Der Grenzübergang bei Astrachan ist die südlichste Möglichkeit um von Russland nach Kasachstan einzureisen. Deswegen war es auch nicht verwunderlich, dass mich eine Frau in einem Geschäft mit:
"Ach du bist auch Deutscher..." begrüßte
"Auch?"
"Vor 4 Tagen war schonmal einer hier. Er war mit dem Rad unterwegs."
Heinrich traf ich dann gestern in Astrachan. Zufällig war er mit seinen Gastgebern auf den Straßen unterwegs, als ich Ihnen in die Arme fuhr. Sie begleiteten mich zum Hostel. Ich checkte ein, duschte und traf sie wieder bei nem Bier auf der Straße. Inzwischen war da eine Meute von 10 Radfahrern vor dem Hostel. Kein Wunder, dass die Polizei später etliche Rahmennummer kontrollieren wollte.

Auch ein anderer Radfahrer kam mir entgegen.
"Where are you from?" fragte ich.
"Austria."
"Ach krass, ich bin auch Deutscher!"
"Ich bin Österreicher!"
... es wurde nur nen recht kurzes Gespräch. Was ist nur mit diesen Alpenbewohnern?

Ziemlich cool fand ich die Jungs auf Ihrer JAVA. Sie kamen aus der Slowakei und waren unterwegs in die Mongolei. Alle möglichen Sachen bammelten an ihrem Hobel. Zusätzlich hatten sie noch nen Anhänger. Bis jetzt gab es kaum Probleme mit Ihren Mopeds.
Warum nicht?

Die Gegend vor Astrachan sieht aus wie Dresden 2002. Riesige Wasserflächen aus denen vereinzelt ein Baum empor ragt. Hier beginnt das Wolgadelta.
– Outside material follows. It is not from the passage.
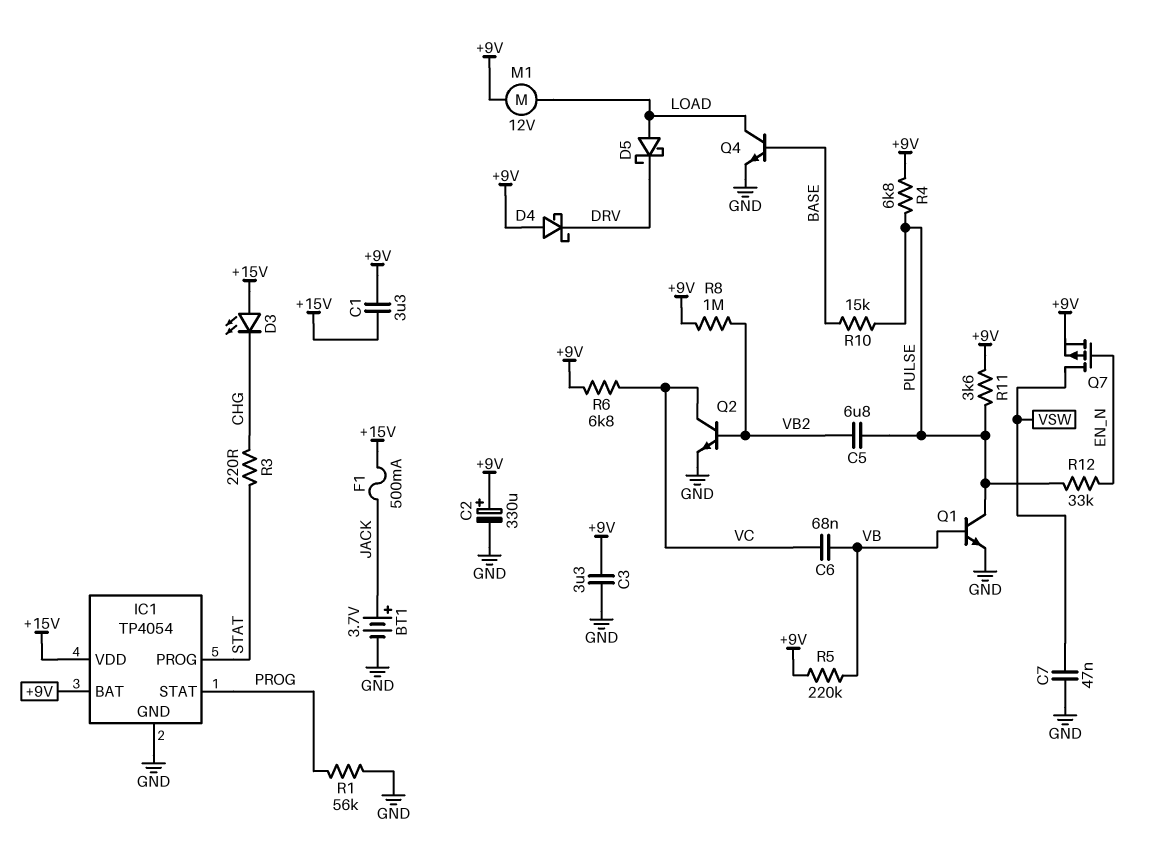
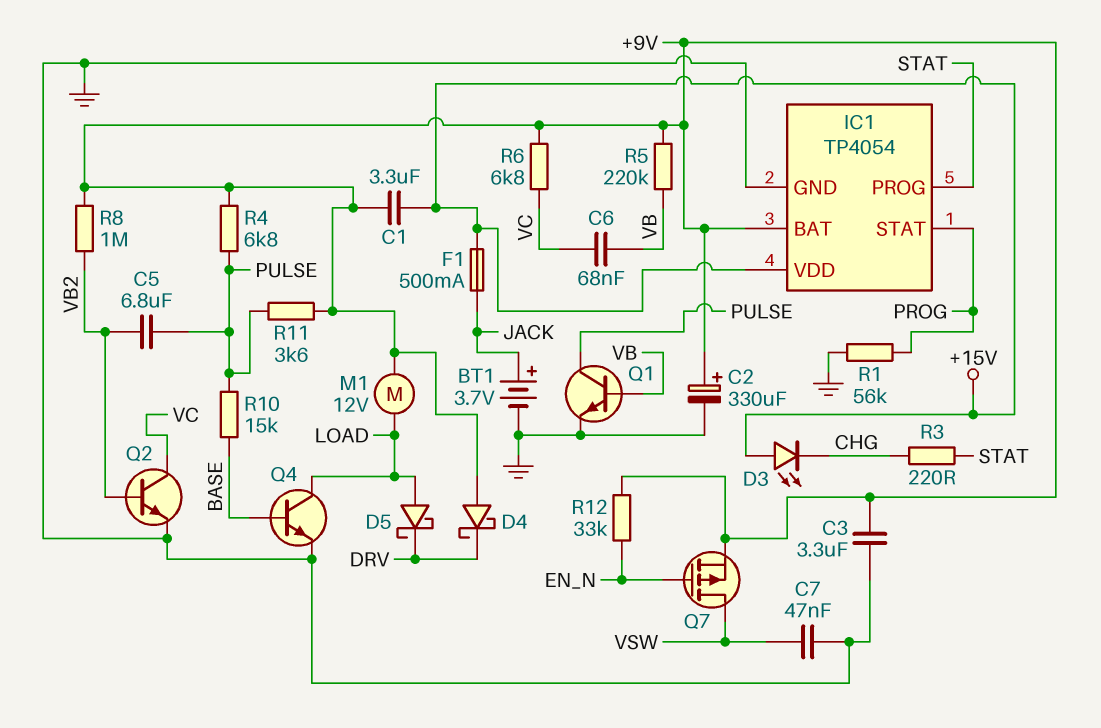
R12: 33k (EN_N, PULSE) -> 33k (+9V, EN_N)

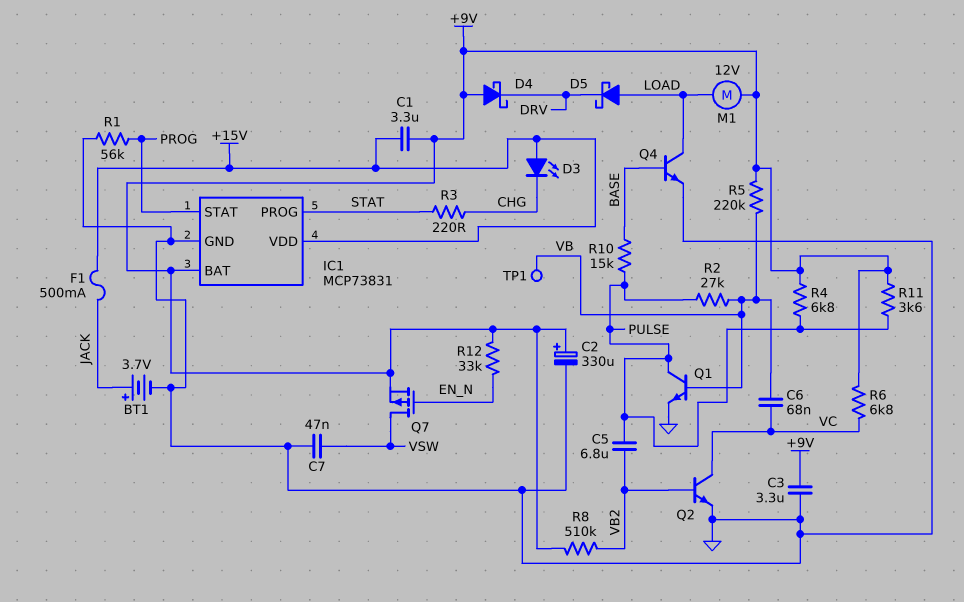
IC1: TP4054 -> MCP73831
R2: none -> 27k (PULSE, VB)
R8: 1M (+9V, VB2) -> 510k (+9V, VB2)
TP1: none -> test point (VB)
Am Montag werde ich zusammen mit Heinrich nach Kasachstan aufbrechen. Heute treffe ich mich nochmal mit ihm und den Radfahrern von gestern.
Soweit von mir.

1 Kommentar:

  1. Ich habe Tränen gelacht. Wie du mit dem Imkerhut ausgesehen hast :D
    Hast du mit Heinrich deinen Geburtstag gefeiert? Wir fragen uns,wann du endlich mal wieder ein Mambe trinken kannst.
    Viel Spaß noch,chrissibär. Wir denken an dich!